PAGE TEXT —
◆ ◆ ◆
My four suggestions have to do with POLITICS and the matter of understanding the greatest political issue of our time, Islam, Arabs, the Middle East, terrorism and the War on Terror.

1. Milestones by Sayyed Qutb (Free online)

The call to action by the Godfather of modern Jihad.

Quote:
Milestones

Sayyid Qutb is easily one of the major architects and "strategists" of contemporary Islamic revival. Along with Maulana Maududi, the founder of Jamaat-e-Islami, the revivalist movement in South Asia, and Imam Khomeini, the leader of Iran's Islamic revolution, he gave shape to the ideas and the worldview that has mobilized and motivated millions of Muslims from Malaysia to Michigan to strive to reintroduce Islamic practices in their lives and alter social and political institutions so that they reflect Islamic principles. Milestones was written to educate and motivate the potential vanguard of the re-Islamization movement.
◆ ◆ ◆
DATASET EXTRACT —
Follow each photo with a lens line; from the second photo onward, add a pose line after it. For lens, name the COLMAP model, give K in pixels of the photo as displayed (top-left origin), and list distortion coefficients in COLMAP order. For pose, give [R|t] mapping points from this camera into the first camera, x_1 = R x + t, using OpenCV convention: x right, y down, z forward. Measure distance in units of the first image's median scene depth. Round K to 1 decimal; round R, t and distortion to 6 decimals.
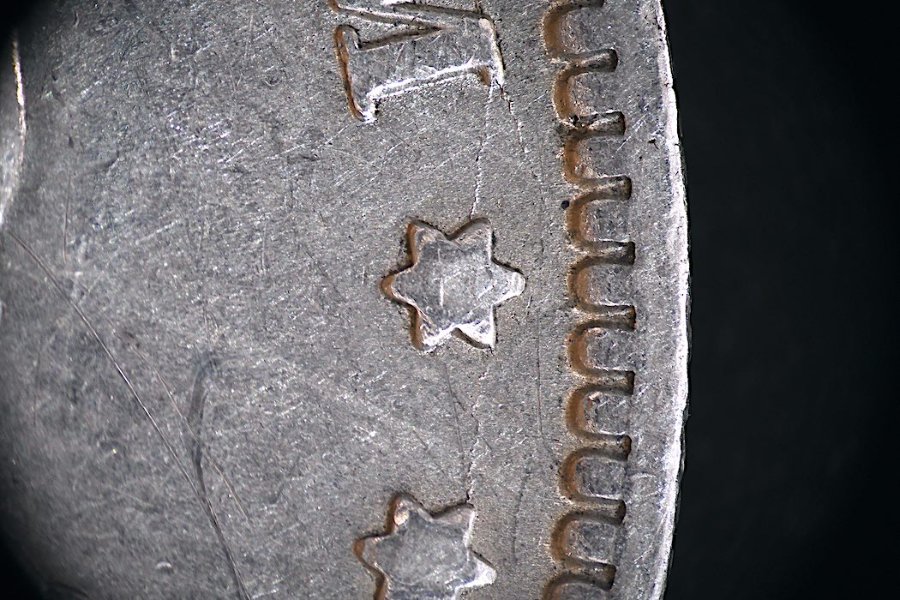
lens RADIAL K [[412.1, 0, 450.3], [0, 412.1, 300.0], [0, 0, 1]] dist [-0.000633, -0.000875]
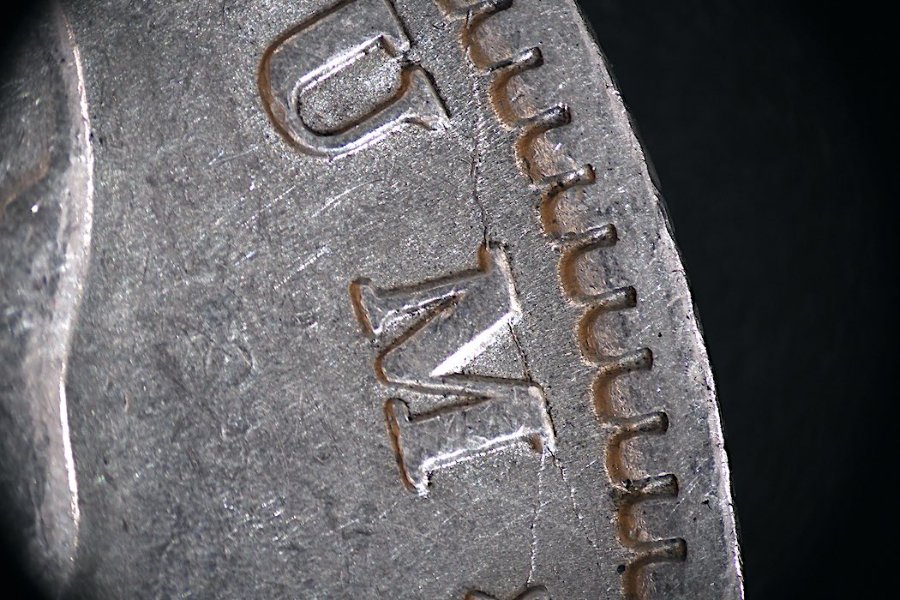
◆ ◆ ◆
EXERCISE INSTRUCTIONS — Extend the post recommending books on politics and Islam, picking up after its last sentence.

WRITTEN REPLY —
Qutb, like most contemporary mujaddids, Islamic revivalists, was distressed with the growing distance between Islamic values, institutions and practices and the emerging postcolonial Muslim societies, specially in his native Egypt. In Milestones, he sought to answer some of the fundamental questions such as why Islam needs to be revived? why no other way of life is adequate? What is the true essence of an Islamic identity and an Islamic existence (he uses the term "concept" to signify these two elements)? How was Islam established by the Prophet Muhammad (pbuh) and his companions? Can the same method, which was undoubtedly divine in its conception be replicated again? Qutb is particularly concerned with this issue of "Islamic methodology". He believes that Islamic values and the manner in which they are to be realized (read as were realized by Prophet Muhammad (pbuh) and his glorious companions) both together constitute the faith of Islam.

Relying entirely on the Quran, Qutb uses the concepts of jahiliyya, Islamic concept, Islamic methodology, jihad and Allah's sovereignty, to dilineate the strategy by which Muslims would:

1. realize the true significance and implications of La-ilaha-illallah, having faith in the exclusive unity of Allah (tawhid).

2. understand the imperfections, injustices and moral poverty of jahiliyya.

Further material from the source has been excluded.